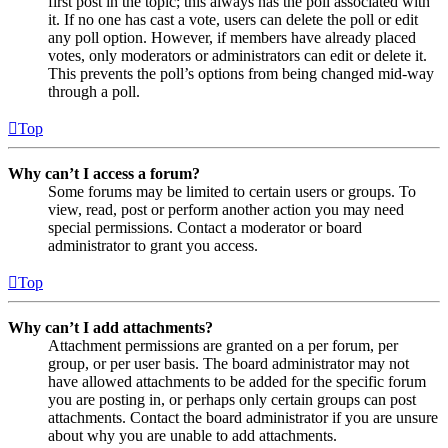
first post in the topic; this always has the poll associated with
it. If no one has cast a vote, users can delete the poll or edit
any poll option. However, if members have already placed
votes, only moderators or administrators can edit or delete it.
This prevents the poll’s options from being changed mid-way
through a poll.
Top
Why can’t I access a forum?
Some forums may be limited to certain users or groups. To
view, read, post or perform another action you may need
special permissions. Contact a moderator or board
administrator to grant you access.
Top
Why can’t I add attachments?
Attachment permissions are granted on a per forum, per
group, or per user basis. The board administrator may not
have allowed attachments to be added for the specific forum
you are posting in, or perhaps only certain groups can post
attachments. Contact the board administrator if you are unsure
about why you are unable to add attachments.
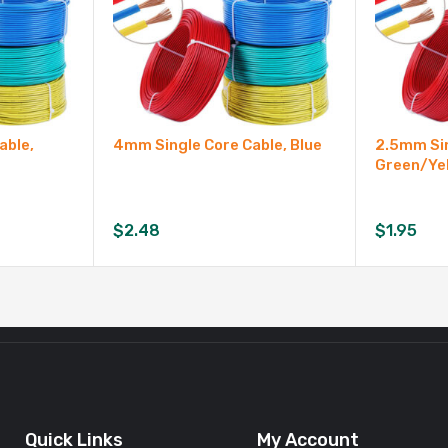
able,
4mm Single Core Cable, Blue
2.5mm Sin
Green/Ye
$
2.48
$
1.95
Quick Links
My Account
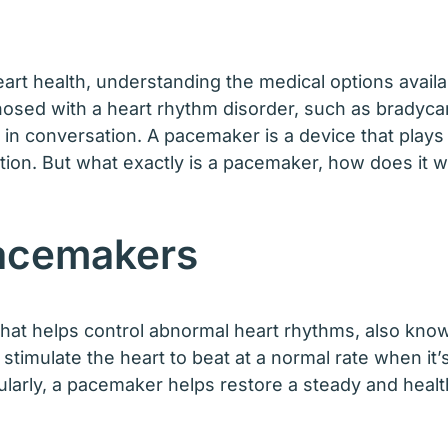
art health, understanding the medical options availa
nosed with a heart rhythm disorder, such as bradyca
 conversation. A pacemaker is a device that plays a 
tion. But what exactly is a pacemaker, how does it w
Pacemakers
hat helps control abnormal heart rhythms, also know
 stimulate the heart to beat at a normal rate when it
egularly, a pacemaker helps restore a steady and heal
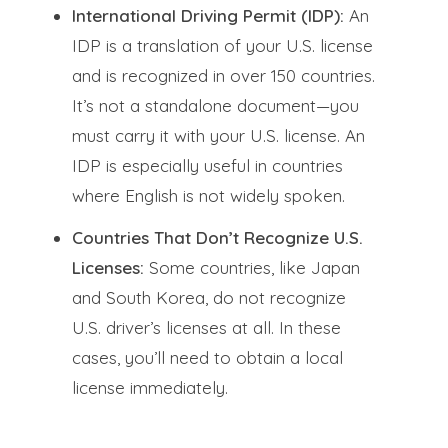
International Driving Permit (IDP):
An
IDP is a translation of your U.S. license
and is recognized in over 150 countries.
It’s not a standalone document—you
must carry it with your U.S. license. An
IDP is especially useful in countries
where English is not widely spoken.
Countries That Don’t Recognize U.S.
Licenses:
Some countries, like Japan
and South Korea, do not recognize
U.S. driver’s licenses at all. In these
cases, you’ll need to obtain a local
license immediately.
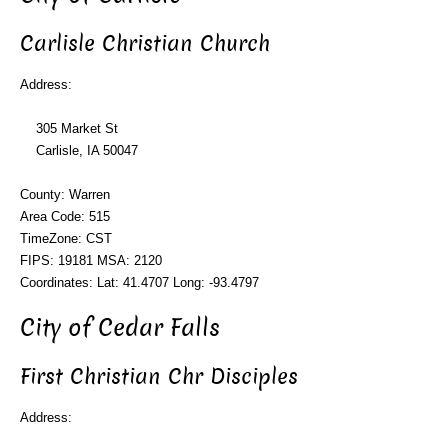
Carlisle Christian Church
Address:
305 Market St
Carlisle, IA 50047
County: Warren
Area Code: 515
TimeZone: CST
FIPS: 19181 MSA: 2120
Coordinates: Lat: 41.4707 Long: -93.4797
City of Cedar Falls
First Christian Chr Disciples
Address:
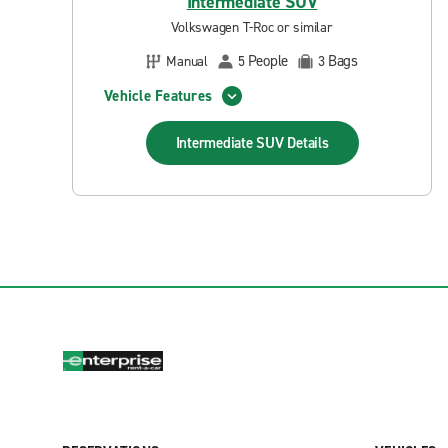
Intermediate SUV
Volkswagen T-Roc or similar
People
Bags
Manual
5
3
Vehicle Features
Intermediate SUV
Details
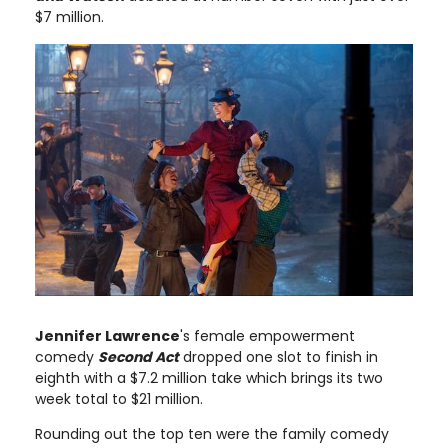
$7 million.
Jennifer Lawrence
's female empowerment
comedy
Second Act
dropped one slot to finish in
eighth with a $7.2 million take which brings its two
week total to $21 million.
Rounding out the top ten were the family comedy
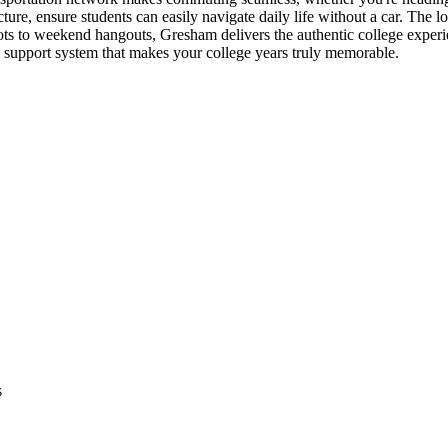
ure, ensure students can easily navigate daily life without a car. The 
ots to weekend hangouts, Gresham delivers the authentic college exper
 support system that makes your college years truly memorable.
s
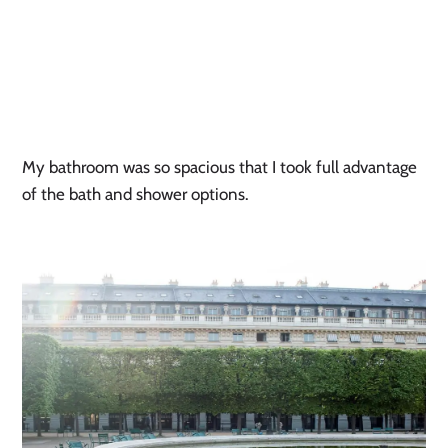
My bathroom was so spacious that I took full advantage 
of the bath and shower options.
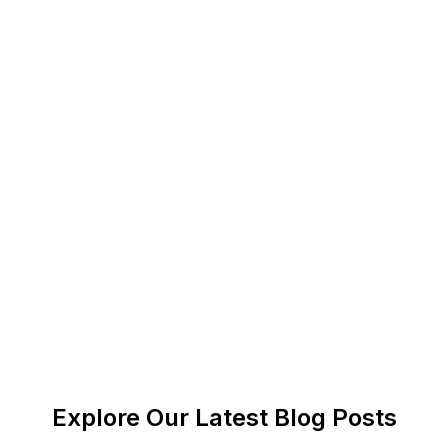
Agentic AI models use NLP to understand human
intent. It also plays a vital role in helping agentic AI
models to mimic humans’ responses to certain
situations.
How is agentic AI different than
traditional AI?
Agentic AI can mimic human responses and make
autonomous decisions. However, traditional AI
tools cannot decide anything on their own and
follow users' instructions to generate results.
Explore Our Latest Blog Posts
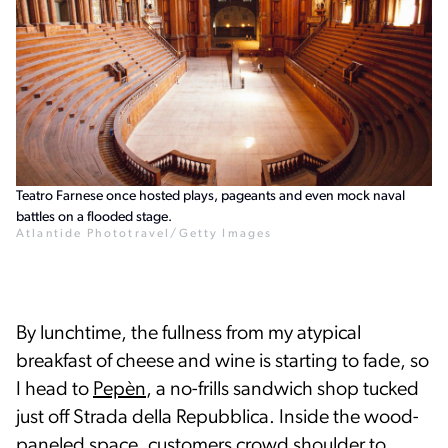
Teatro Farnese once hosted plays, pageants and even mock naval
battles on a flooded stage.
Atlantide Phototravel/Getty Images
By lunchtime, the fullness from my atypical
breakfast of cheese and wine is starting to fade, so
I head to
Pepèn
, a no-frills sandwich shop tucked
just off Strada della Repubblica. Inside the wood-
paneled space, customers crowd shoulder to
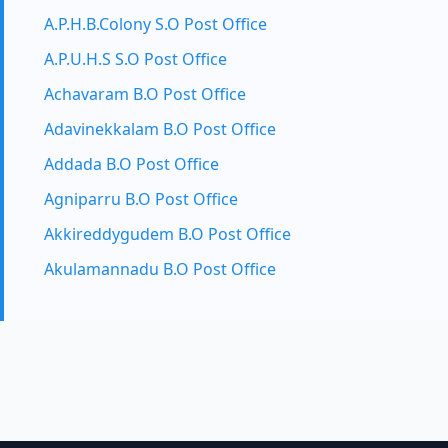
A.P.H.B.Colony S.O Post Office
A.P.U.H.S S.O Post Office
Achavaram B.O Post Office
Adavinekkalam B.O Post Office
Addada B.O Post Office
Agniparru B.O Post Office
Akkireddygudem B.O Post Office
Akulamannadu B.O Post Office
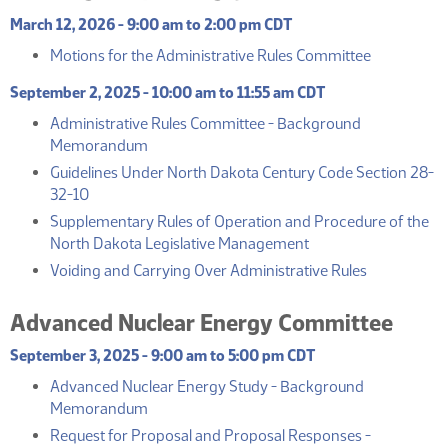
March 12, 2026 - 9:00 am to 2:00 pm CDT
(PDF)
Motions for the Administrative Rules Committee
September 2, 2025 - 10:00 am to 11:55 am CDT
Administrative Rules Committee - Background
(PDF)
Memorandum
Guidelines Under North Dakota Century Code Section 28-
(PDF)
32-10
Supplementary Rules of Operation and Procedure of the
(PDF)
North Dakota Legislative Management
(PDF)
Voiding and Carrying Over Administrative Rules
Advanced Nuclear Energy Committee
September 3, 2025 - 9:00 am to 5:00 pm CDT
Advanced Nuclear Energy Study - Background
(PDF)
Memorandum
Request for Proposal and Proposal Responses -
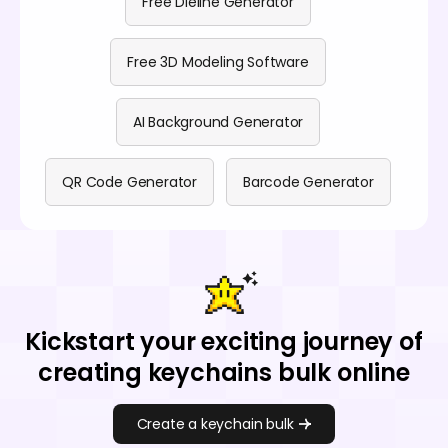
Free Dieline Generator
Free 3D Modeling Software
AI Background Generator
QR Code Generator
Barcode Generator
Kickstart your exciting journey of
creating keychains bulk online
Create a keychain bulk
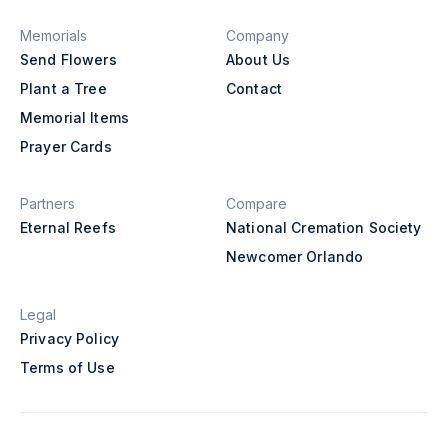
Memorials
Company
Send Flowers
About Us
Plant a Tree
Contact
Memorial Items
Prayer Cards
Partners
Compare
Eternal Reefs
National Cremation Society
Newcomer Orlando
Legal
Privacy Policy
Terms of Use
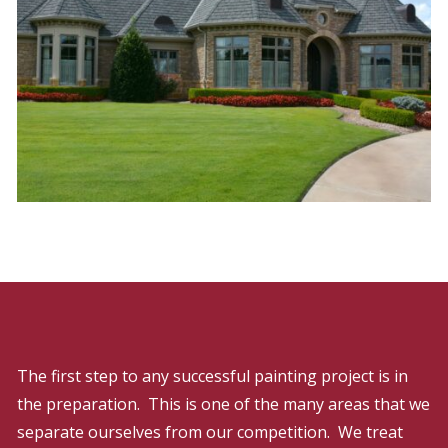
The first step to any successful painting project is in
the preparation. This is one of the many areas that we
separate ourselves from our competition. We treat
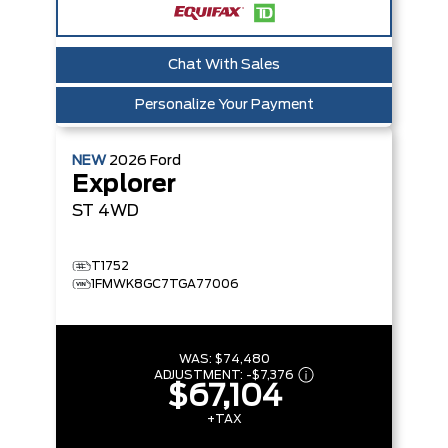
Chat With Sales
Personalize Your Payment
NEW
2026
Ford
Explorer
ST
4WD
T1752
1FMWK8GC7TGA77006
WAS:
$74,480
ADJUSTMENT:
-
$7,376
$67,104
+TAX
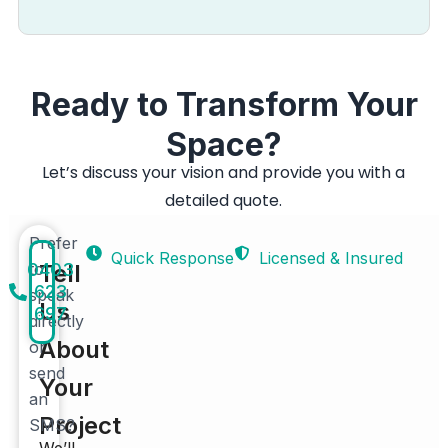
Ready to Transform Your
Space?
Let’s discuss your vision and provide you with a
detailed quote.
Prefer
Quick Response
Licensed & Insured
0403
to
Tell
623
speak
Us
697
directly
About
or
send
Your
an
Project
SMS?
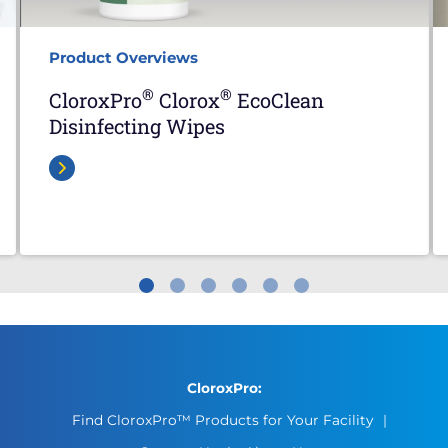
Product Overviews
®
®
CloroxPro
Clorox
EcoClean
Disinfecting Wipes
CloroxPro:
Find CloroxPro™ Products for Your Facility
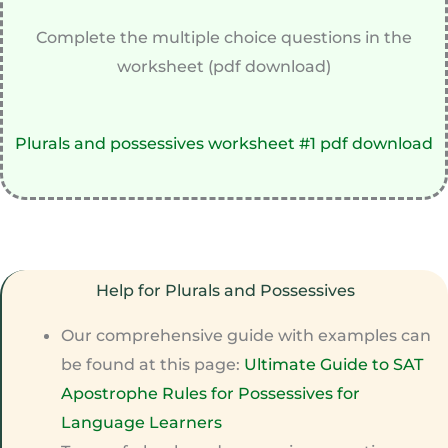
Complete the multiple choice questions in the
worksheet (pdf download)
Plurals and possessives worksheet #1 pdf download
Help for Plurals and Possessives
Our comprehensive guide with examples can
be found at this page:
Ultimate Guide to SAT
Apostrophe Rules for Possessives for
Language Learners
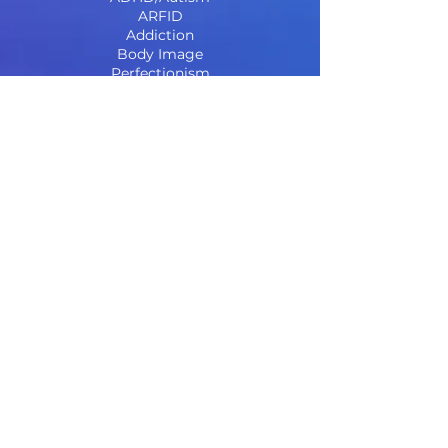
ARFID
Addiction
Body Image
Perfectionism
Complex Trauma
Social Media & Teens
Weight Neutral & Inclusive
Centre for RODBT & DBT
Our Services
_______
Anxiety, Depression and Relationships
Eating Disorders Treatment, Support &
Intervention
Cognitive and Educational assessments
ADHD and Autism Assessments
Eye Movement Desensitising &
Reprocessing for Trauma (EMDR)
First Response Sessions
Parenting Support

**********

Output every record above word for word, omitting any pictures they contain.

**REPLY TO THE EXERCISE:**
first post in the topic; this always has the poll associated with
it. If no one has cast a vote, users can delete the poll or edit
any poll option. However, if members have already placed
votes, only moderators or administrators can edit or delete it.
This prevents the poll’s options from being changed mid-way
through a poll.
Top
Why can’t I access a forum?
Some forums may be limited to certain users or groups. To
view, read, post or perform another action you may need
special permissions. Contact a moderator or board
administrator to grant you access.
Top
Why can’t I add attachments?
Attachment permissions are granted on a per forum, per
group, or per user basis. The board administrator may not
have allowed attachments to be added for the specific forum
you are posting in, or perhaps only certain groups can post
attachments. Contact the board administrator if you are unsure
about why you are unable to add attachments.
able,
4mm Single Core Cable, Blue
2.5mm Sin
Green/Ye
$
2.48
$
1.95
Quick Links
My Account
art health, understanding the medical options availa
nosed with a heart rhythm disorder, such as bradyca
 conversation. A pacemaker is a device that plays a 
tion. But what exactly is a pacemaker, how does it w
Pacemakers
hat helps control abnormal heart rhythms, also know
 stimulate the heart to beat at a normal rate when it
egularly, a pacemaker helps restore a steady and heal
International Driving Permit (IDP):
An
IDP is a translation of your U.S. license
and is recognized in over 150 countries.
It’s not a standalone document—you
must carry it with your U.S. license. An
IDP is especially useful in countries
where English is not widely spoken.
Countries That Don’t Recognize U.S.
Licenses:
Some countries, like Japan
and South Korea, do not recognize
U.S. driver’s licenses at all. In these
cases, you’ll need to obtain a local
license immediately.
Carlisle Christian Church
Address:
305 Market St
Carlisle, IA 50047
County: Warren
Area Code: 515
TimeZone: CST
FIPS: 19181 MSA: 2120
Coordinates: Lat: 41.4707 Long: -93.4797
City of Cedar Falls
First Christian Chr Disciples
Address:
Intermediate SUV
Volkswagen T-Roc or similar
People
Bags
Manual
5
3
Vehicle Features
Intermediate SUV
Details
$7 million.
Jennifer Lawrence
's female empowerment
comedy
Second Act
dropped one slot to finish in
eighth with a $7.2 million take which brings its two
week total to $21 million.
Rounding out the top ten were the family comedy
ure, ensure students can easily navigate daily life without a car. The 
ots to weekend hangouts, Gresham delivers the authentic college exper
 support system that makes your college years truly memorable.
s
My bathroom was so spacious that I took full advantage 
of the bath and shower options.
Agentic AI models use NLP to understand human
intent. It also plays a vital role in helping agentic AI
models to mimic humans’ responses to certain
situations.
How is agentic AI different than
traditional AI?
Agentic AI can mimic human responses and make
autonomous decisions. However, traditional AI
tools cannot decide anything on their own and
follow users' instructions to generate results.
Explore Our Latest Blog Posts
Teatro Farnese once hosted plays, pageants and even mock naval
battles on a flooded stage.
Atlantide Phototravel/Getty Images
By lunchtime, the fullness from my atypical
breakfast of cheese and wine is starting to fade, so
I head to
Pepèn
, a no-frills sandwich shop tucked
just off Strada della Repubblica. Inside the wood-
paneled space, customers crowd shoulder to
A.P.H.B.Colony S.O Post Office
A.P.U.H.S S.O Post Office
Achavaram B.O Post Office
Adavinekkalam B.O Post Office
Addada B.O Post Office
Agniparru B.O Post Office
Akkireddygudem B.O Post Office
Akulamannadu B.O Post Office
March 12, 2026 - 9:00 am to 2:00 pm CDT
(PDF)
Motions for the Administrative Rules Committee
September 2, 2025 - 10:00 am to 11:55 am CDT
Administrative Rules Committee - Background
(PDF)
Memorandum
Guidelines Under North Dakota Century Code Section 28-
(PDF)
32-10
Supplementary Rules of Operation and Procedure of the
(PDF)
North Dakota Legislative Management
(PDF)
Voiding and Carrying Over Administrative Rules
Advanced Nuclear Energy Committee
September 3, 2025 - 9:00 am to 5:00 pm CDT
Advanced Nuclear Energy Study - Background
(PDF)
Memorandum
Request for Proposal and Proposal Responses -
Free Dieline Generator
Free 3D Modeling Software
AI Background Generator
QR Code Generator
Barcode Generator
Kickstart your exciting journey of
creating keychains bulk online
Create a keychain bulk
Memorials
Company
Send Flowers
About Us
Plant a Tree
Contact
Memorial Items
Prayer Cards
Partners
Compare
Eternal Reefs
National Cremation Society
Newcomer Orlando
Legal
Privacy Policy
Terms of Use
The first step to any successful painting project is in
the preparation. This is one of the many areas that we
separate ourselves from our competition. We treat
Chat With Sales
Personalize Your Payment
NEW
2026
Ford
Explorer
ST
4WD
T1752
1FMWK8GC7TGA77006
WAS:
$74,480
ADJUSTMENT:
-
$7,376
$67,104
+TAX
Ready to Transform Your
Space?
Let’s discuss your vision and provide you with a
detailed quote.
Prefer
Quick Response
Licensed & Insured
0403
to
Tell
623
speak
Us
697
directly
About
or
send
Your
an
Project
SMS?
Product Overviews
®
®
CloroxPro
Clorox
EcoClean
Disinfecting Wipes
CloroxPro:
Find CloroxPro™ Products for Your Facility
Complete the multiple choice questions in the
worksheet (pdf download)
Plurals and possessives worksheet #1 pdf download
Help for Plurals and Possessives
Our comprehensive guide with examples can
be found at this page:
Ultimate Guide to SAT
Apostrophe Rules for Possessives for
Language Learners
ARFID
Addiction
Body Image
Perfectionism
Complex Trauma
Social Media & Teens
Weight Neutral & Inclusive
Centre for RODBT & DBT
Our Services
_______
Anxiety, Depression and Relationships
Eating Disorders Treatment, Support &
Intervention
Cognitive and Educational assessments
ADHD and Autism Assessments
Eye Movement Desensitising &
Reprocessing for Trauma (EMDR)
First Response Sessions
Parenting Support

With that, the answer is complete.